Selama ini, pemberontakan komunis dan antikolonial juga menyebar ke bagian lain Asia Tenggara, yang sudah lama diduduki negara Eropa Barat, AS, dan Jepang. AS takut wilayah-wilayah itu akan jatuh ke orbit Uni Soviet dan Vina, sehingga mengirimkan bantuan ekonomi dan militer ke rezim pendukung AS di Vietnam Selatan, Burma, Thailand, Filipina, dan Indonesia. Pada 1950, AS mengirimkan militernya ke konflik berdarah di Korea, dan selama 25 berikutnya, Amerika tersedot ke perang yang lebih berdarah di Vietnam.

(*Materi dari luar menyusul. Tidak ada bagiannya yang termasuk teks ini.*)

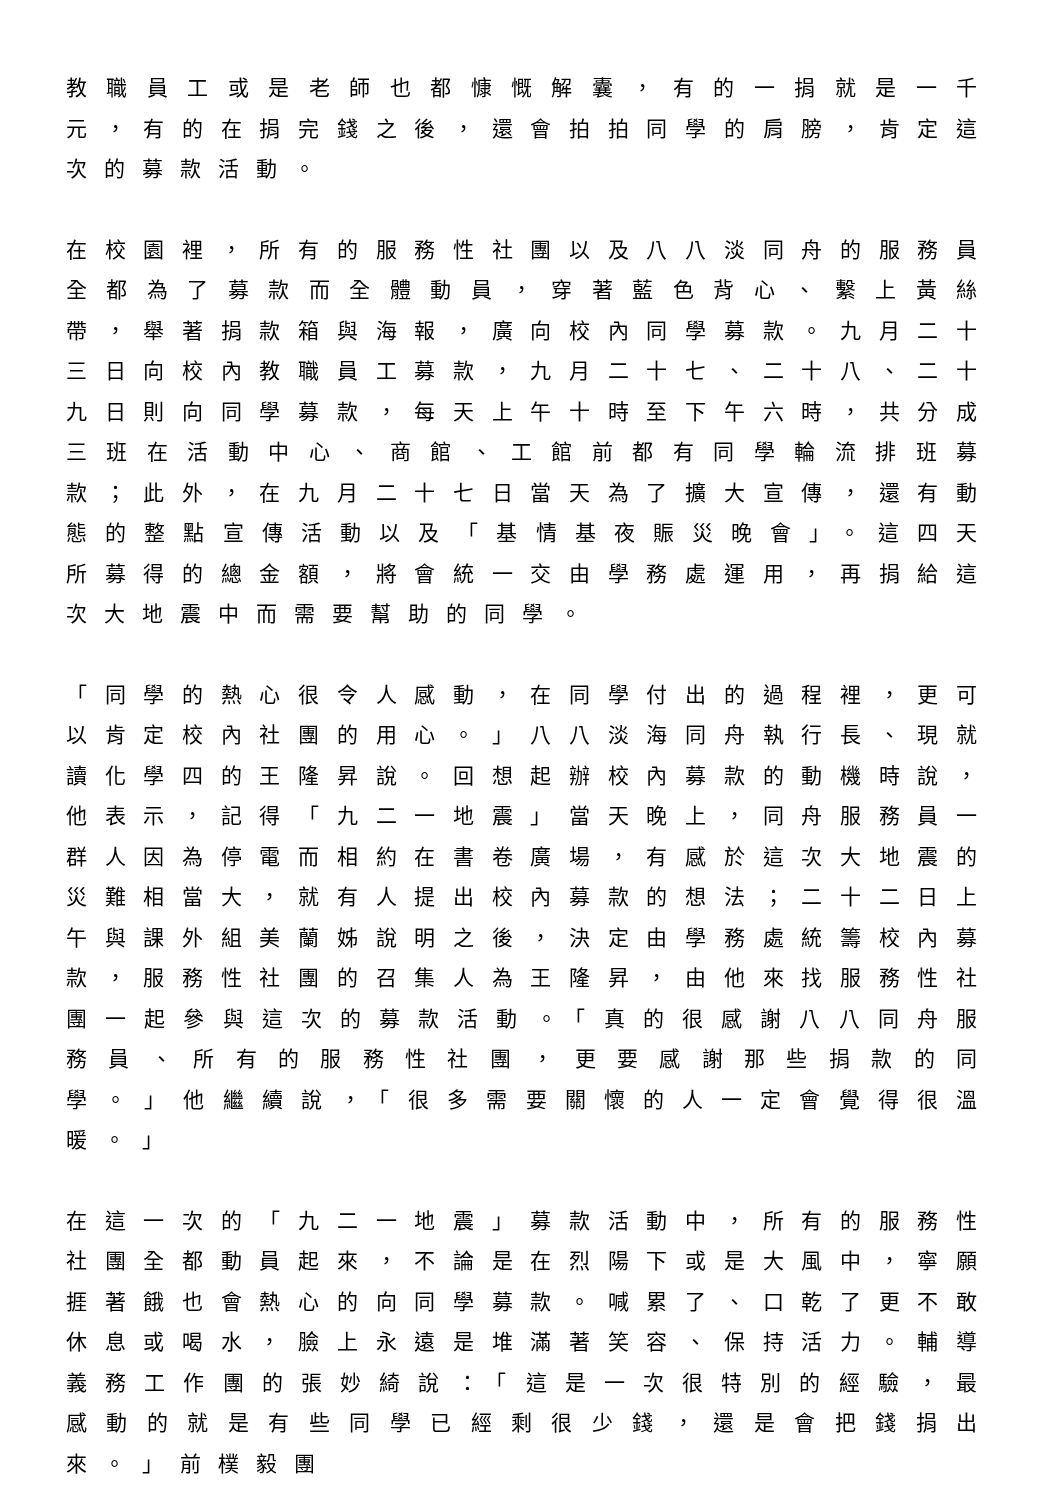教職員工或是老師也都慷慨解囊，有的一捐就是一千元，有的在捐完錢之後，還會拍拍同學的肩膀，肯定這次的募款活動。
在校園裡，所有的服務性社團以及八八淡同舟的服務員全都為了募款而全體動員，穿著藍色背心、繫上黃絲帶，舉著捐款箱與海報，廣向校內同學募款。九月二十三日向校內教職員工募款，九月二十七、二十八、二十九日則向同學募款，每天上午十時至下午六時，共分成三班在活動中心、商館、工館前都有同學輪流排班募款；此外，在九月二十七日當天為了擴大宣傳，還有動態的整點宣傳活動以及「基情基夜賑災晚會」。這四天所募得的總金額，將會統一交由學務處運用，再捐給這次大地震中而需要幫助的同學。
「同學的熱心很令人感動，在同學付出的過程裡，更可以肯定校內社團的用心。」八八淡海同舟執行長、現就讀化學四的王隆昇說。回想起辦校內募款的動機時說，他表示，記得「九二一地震」當天晚上，同舟服務員一群人因為停電而相約在書卷廣場，有感於這次大地震的災難相當大，就有人提出校內募款的想法；二十二日上午與課外組美蘭姊說明之後，決定由學務處統籌校內募款，服務性社團的召集人為王隆昇，由他來找服務性社團一起參與這次的募款活動。「真的很感謝八八同舟服務員、所有的服務性社團，更要感謝那些捐款的同學。」他繼續說，「很多需要關懷的人一定會覺得很溫暖。」
在這一次的「九二一地震」募款活動中，所有的服務性社團全都動員起來，不論是在烈陽下或是大風中，寧願捱著餓也會熱心的向同學募款。喊累了、口乾了更不敢休息或喝水，臉上永遠是堆滿著笑容、保持活力。輔導義務工作團的張妙綺說：「這是一次很特別的經驗，最感動的就是有些同學已經剩很少錢，還是會把錢捐出來。」前樸毅團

Rincian perkembangan ini snagat rumit dan sulit untuk dijelaskan dalam satu narasi. Tapi jika keluar dari kotak ini, Anda dapat melihat gambaran besarnya yang lebih mudah dipahami.

Perang dingin diperjuangkan di dan seluruh "Dunia Ketiga"

Apa yang membuat Asia Tenggara sangat penting bagi Uni Soviet dan AS dari 1950-an mendatang?

Pada titik ini, kedua belah pihak telah memandang satu sama lain sebagai musuh berkat yang terjadi di Eropa. Begitu konflik merebak ke Asia, setiap pihak mengikuti logika bahwa kegagalan musuh adalah keberuntungan bagi mereka.

AS ingin visi tatanan pascaperangnya menyebar ke Asia Timur, terutama Jepang yang menggantungkan perdangangannya ke Asia Tenggara. Jika sebagian besar wilayah berubah menjadi komunis dan menyejajarkan diri dengan Uni Soviet dan Cina, visi ini bisa hancur. Jepang bahkan bisa berbalik mendukung komunis.

Kedua belah pihak tahu ini, yang memotivasi salah satunya untuk mendukung komunisme dan yang lainnya untuk menekankannya di wilayah tersebut. Namun ada konteks lebih besar dari cerita ini.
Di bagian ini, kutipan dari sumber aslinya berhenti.